Pfizer supports the European Patients Forum (EPF)’s EUPATI project, which helps to train patients on medicines development.5 We also engage in relevant public-private research projects, aimed at ensuring patient involvement in development, as part of the Innovative Medicines Initiative (IMI).6
The roles of public and private research
The public and private sectors play complementary roles in health research and medicines development. The former is more focused on basic research of disease progress and mechanisms; the latter is more focused on the discovery, synthesis and testing of compounds based on that knowledge.

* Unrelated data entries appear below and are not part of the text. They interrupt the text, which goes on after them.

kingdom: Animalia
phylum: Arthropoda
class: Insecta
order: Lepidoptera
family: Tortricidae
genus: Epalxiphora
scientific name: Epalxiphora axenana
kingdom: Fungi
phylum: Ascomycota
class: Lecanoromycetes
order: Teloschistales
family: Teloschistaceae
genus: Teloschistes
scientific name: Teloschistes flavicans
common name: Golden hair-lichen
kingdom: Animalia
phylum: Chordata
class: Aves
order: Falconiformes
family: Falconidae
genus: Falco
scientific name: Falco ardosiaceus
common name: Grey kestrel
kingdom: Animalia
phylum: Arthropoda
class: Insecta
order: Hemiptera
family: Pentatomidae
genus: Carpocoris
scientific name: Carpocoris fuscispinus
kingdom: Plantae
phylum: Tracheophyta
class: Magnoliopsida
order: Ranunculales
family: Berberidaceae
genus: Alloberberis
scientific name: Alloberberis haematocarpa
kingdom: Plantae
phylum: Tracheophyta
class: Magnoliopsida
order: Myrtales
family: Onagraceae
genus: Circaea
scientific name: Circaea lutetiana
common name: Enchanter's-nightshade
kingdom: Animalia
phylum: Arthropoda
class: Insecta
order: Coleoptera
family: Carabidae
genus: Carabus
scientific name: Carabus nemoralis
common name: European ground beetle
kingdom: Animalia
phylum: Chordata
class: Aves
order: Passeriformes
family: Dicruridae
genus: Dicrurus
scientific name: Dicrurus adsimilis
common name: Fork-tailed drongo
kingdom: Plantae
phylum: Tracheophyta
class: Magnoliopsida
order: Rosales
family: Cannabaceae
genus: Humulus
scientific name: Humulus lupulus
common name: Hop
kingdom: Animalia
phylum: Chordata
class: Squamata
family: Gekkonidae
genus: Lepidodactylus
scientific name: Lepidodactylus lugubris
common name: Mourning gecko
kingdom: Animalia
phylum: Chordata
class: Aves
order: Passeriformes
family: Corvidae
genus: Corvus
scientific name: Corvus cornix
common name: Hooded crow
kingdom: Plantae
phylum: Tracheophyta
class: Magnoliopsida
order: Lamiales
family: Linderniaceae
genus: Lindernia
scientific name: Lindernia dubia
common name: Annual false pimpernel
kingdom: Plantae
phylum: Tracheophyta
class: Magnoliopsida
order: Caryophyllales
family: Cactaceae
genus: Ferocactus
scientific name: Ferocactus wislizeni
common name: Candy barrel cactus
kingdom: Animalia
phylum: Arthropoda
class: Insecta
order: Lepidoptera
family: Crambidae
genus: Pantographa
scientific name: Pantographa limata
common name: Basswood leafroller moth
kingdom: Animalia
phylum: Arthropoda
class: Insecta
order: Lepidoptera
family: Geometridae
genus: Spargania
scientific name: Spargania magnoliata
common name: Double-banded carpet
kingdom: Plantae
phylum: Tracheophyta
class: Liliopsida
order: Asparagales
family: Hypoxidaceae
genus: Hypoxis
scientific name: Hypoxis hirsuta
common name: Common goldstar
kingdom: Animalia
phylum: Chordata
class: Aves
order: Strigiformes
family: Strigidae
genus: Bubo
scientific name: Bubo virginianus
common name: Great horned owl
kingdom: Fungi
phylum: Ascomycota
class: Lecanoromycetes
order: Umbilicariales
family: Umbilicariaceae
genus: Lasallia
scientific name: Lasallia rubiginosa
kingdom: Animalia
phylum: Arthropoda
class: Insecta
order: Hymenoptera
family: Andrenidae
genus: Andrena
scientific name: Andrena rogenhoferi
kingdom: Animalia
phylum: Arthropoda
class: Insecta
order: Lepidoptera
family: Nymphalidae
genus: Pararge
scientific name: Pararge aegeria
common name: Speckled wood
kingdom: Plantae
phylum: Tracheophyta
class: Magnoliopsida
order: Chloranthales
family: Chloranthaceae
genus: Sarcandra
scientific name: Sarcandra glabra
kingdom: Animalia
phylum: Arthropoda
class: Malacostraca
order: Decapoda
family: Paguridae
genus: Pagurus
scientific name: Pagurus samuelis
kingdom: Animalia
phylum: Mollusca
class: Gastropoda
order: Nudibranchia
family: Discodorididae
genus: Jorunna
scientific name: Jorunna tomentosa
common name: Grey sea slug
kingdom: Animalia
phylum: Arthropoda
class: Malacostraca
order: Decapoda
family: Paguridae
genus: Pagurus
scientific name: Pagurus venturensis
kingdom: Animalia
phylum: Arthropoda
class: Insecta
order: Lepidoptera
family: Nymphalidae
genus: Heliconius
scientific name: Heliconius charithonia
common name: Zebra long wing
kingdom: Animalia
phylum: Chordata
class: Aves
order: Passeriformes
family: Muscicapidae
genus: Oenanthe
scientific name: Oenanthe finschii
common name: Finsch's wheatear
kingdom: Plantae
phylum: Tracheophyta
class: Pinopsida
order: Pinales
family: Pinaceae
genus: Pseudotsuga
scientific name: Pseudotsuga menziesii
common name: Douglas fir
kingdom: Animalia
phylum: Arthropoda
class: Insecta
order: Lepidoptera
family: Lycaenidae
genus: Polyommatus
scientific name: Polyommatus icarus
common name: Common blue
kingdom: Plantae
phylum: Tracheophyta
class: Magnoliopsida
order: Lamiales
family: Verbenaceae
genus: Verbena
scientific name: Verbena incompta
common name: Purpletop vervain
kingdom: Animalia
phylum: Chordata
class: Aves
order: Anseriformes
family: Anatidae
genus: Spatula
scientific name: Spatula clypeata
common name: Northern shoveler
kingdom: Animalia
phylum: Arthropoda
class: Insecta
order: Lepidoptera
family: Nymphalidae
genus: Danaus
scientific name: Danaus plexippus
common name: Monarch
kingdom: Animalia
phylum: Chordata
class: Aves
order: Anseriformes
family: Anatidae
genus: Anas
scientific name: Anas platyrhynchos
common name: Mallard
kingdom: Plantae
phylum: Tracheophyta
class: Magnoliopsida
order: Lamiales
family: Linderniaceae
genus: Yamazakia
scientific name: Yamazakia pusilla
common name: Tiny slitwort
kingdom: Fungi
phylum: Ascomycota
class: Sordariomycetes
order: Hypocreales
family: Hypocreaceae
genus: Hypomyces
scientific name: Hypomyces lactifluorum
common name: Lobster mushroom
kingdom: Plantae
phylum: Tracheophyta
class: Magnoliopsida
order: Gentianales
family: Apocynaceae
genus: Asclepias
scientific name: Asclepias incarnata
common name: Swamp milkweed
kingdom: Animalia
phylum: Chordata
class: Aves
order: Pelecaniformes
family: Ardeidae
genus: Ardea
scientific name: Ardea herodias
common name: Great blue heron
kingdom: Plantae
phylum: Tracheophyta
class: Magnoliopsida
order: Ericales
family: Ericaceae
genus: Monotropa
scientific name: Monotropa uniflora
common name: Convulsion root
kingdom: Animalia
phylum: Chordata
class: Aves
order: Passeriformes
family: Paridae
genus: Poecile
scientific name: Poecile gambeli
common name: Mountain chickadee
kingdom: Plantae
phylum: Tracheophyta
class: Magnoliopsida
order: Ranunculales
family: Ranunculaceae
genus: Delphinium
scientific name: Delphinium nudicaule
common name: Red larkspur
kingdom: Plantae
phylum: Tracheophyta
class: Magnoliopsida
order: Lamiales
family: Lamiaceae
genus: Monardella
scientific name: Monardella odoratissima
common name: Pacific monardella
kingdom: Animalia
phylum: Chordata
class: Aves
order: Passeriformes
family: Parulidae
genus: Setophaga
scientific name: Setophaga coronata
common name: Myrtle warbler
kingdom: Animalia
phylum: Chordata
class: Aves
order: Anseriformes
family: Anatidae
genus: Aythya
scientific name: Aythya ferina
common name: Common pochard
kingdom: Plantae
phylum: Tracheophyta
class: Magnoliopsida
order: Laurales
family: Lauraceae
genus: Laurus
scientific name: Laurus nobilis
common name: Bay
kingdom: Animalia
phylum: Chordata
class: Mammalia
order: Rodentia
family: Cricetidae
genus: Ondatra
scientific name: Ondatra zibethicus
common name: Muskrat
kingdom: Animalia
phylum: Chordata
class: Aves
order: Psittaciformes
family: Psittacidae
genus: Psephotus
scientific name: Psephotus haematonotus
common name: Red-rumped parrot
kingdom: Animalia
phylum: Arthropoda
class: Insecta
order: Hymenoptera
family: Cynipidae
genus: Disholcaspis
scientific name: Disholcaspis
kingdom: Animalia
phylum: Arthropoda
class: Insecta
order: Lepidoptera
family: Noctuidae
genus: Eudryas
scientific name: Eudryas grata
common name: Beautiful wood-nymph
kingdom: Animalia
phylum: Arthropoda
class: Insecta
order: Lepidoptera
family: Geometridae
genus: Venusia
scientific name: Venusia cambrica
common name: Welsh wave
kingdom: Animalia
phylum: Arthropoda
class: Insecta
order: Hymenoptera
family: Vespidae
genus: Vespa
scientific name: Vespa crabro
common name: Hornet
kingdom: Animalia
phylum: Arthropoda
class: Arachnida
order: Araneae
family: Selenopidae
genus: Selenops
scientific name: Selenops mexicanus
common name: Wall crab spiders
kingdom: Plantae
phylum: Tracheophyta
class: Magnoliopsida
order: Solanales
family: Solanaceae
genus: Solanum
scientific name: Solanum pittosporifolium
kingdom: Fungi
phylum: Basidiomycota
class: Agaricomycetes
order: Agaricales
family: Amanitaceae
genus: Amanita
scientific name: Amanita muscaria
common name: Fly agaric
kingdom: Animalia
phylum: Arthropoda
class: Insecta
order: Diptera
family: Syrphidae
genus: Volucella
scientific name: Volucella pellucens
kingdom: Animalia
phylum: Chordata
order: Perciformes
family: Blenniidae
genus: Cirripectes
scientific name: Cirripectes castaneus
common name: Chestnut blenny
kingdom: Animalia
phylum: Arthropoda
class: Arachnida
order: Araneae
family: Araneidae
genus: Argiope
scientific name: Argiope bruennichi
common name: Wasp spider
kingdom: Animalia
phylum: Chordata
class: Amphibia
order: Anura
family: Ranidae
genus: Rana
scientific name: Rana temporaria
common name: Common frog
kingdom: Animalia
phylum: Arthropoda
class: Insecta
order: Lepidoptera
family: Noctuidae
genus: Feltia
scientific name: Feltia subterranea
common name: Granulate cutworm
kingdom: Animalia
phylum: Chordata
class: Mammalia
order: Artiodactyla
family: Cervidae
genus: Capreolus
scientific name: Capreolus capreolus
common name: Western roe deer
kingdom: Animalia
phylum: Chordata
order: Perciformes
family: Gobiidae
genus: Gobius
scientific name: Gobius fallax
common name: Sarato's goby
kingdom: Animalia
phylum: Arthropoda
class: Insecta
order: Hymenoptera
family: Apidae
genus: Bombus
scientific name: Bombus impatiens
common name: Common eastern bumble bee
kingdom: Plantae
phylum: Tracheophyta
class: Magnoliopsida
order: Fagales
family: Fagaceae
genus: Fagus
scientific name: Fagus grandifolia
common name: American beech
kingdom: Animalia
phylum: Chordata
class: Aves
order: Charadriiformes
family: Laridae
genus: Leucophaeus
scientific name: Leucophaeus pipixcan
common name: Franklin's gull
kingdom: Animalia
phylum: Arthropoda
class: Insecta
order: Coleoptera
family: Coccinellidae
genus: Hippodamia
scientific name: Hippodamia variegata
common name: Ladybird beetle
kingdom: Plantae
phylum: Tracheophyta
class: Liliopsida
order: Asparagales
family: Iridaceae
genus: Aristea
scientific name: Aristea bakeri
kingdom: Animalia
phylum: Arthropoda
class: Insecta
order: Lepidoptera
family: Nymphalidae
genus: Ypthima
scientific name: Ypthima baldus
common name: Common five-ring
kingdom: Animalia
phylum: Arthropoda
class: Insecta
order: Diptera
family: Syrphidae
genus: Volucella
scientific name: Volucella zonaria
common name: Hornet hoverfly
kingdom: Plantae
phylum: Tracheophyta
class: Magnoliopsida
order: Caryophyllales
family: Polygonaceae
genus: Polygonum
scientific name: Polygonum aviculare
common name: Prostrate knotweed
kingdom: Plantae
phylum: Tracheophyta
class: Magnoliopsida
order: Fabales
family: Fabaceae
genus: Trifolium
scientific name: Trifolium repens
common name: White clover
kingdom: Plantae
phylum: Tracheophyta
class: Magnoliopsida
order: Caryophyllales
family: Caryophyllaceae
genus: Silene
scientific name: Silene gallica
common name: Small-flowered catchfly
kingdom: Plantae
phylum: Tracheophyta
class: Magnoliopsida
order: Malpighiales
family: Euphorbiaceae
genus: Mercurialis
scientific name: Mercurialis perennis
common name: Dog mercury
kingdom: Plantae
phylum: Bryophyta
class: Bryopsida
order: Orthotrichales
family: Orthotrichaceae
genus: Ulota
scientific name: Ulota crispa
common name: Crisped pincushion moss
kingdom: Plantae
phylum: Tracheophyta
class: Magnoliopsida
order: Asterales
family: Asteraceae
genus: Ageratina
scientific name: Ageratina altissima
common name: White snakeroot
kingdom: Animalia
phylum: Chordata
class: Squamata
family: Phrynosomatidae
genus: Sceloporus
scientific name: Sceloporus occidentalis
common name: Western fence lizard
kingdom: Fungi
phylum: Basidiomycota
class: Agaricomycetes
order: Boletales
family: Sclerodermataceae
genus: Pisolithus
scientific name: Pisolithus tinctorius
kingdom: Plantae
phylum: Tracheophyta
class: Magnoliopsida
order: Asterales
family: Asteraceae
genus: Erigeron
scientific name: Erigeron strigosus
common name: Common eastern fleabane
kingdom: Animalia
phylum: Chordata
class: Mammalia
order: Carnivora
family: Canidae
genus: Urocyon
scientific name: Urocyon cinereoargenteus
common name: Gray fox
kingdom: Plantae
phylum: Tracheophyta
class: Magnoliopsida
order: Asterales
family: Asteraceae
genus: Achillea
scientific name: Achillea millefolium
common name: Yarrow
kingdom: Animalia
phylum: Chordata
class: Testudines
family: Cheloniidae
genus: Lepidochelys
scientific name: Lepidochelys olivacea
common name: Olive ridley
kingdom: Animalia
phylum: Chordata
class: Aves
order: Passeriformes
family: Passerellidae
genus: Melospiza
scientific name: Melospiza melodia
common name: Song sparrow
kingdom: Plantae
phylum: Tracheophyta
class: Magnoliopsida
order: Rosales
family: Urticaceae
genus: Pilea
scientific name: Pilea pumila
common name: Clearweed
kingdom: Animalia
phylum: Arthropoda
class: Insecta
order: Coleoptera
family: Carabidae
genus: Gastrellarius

Given the high rate of failure in drug development, pharmaceutical companies take considerable risk in investing their capital in this process. This level of cost and uncertainty generally prevents public investment in the later stages of medicines development. The innovative pharmaceutical industry’s R&D investment in Europe in 2017 amounted to more than €35 bn.7
Key Policy Points
During the 2019-2024 legislature, we call on the EU and its Member States to:
- Take a strategic approach to supporting biomedical R&D that can make the EU a world leader in this area, as outlined in the EFPIA 2019 manifesto8, through e.g. research funding, regulatory requirements, and predictable single market conditions;
- Maintain a stable and competitive intellectual property (IP) framework, essential in a sector that often invests for over a decade before its products reach the people who need them;
- Ensure a world class regulatory system, able to accommodate emerging science while providing predictability for development programmes, and fast-track breakthrough therapies.
1 See Figure 1 for an overview of the medicines development process.
2 J. A.Di Masi, H. G. Grabowski, R. W. Hansen, “Innovation in the pharmaceutical industry: New estimates of R&D cost”, Journal of Health Economics, Vol. 47, May 2016, pp 20-33.
3 European Federation of Pharmaceutical Industry and Associations (EFPIA), The Pharmaceutical Industry in Figures,2018.p.8. See Figure 2 below for a breakdown of R&D costs.
4 For more information, read our fact sheet on ‘How does pharmaceutical IP work?’, also available on www.pfizereupolicy.eu
5 European Patients’ Academy on Therapeutic Innovation (EUPATI).
6 Patients Active in Research and Dialogue for an Improved Generation of Medicines (PARADIGM).
7 EFPIA, The Pharmaceutical Industry in Figures, 2018, p.7.
8 EFPIA, Building a Healthier Future for Europe, Brussels, 2019.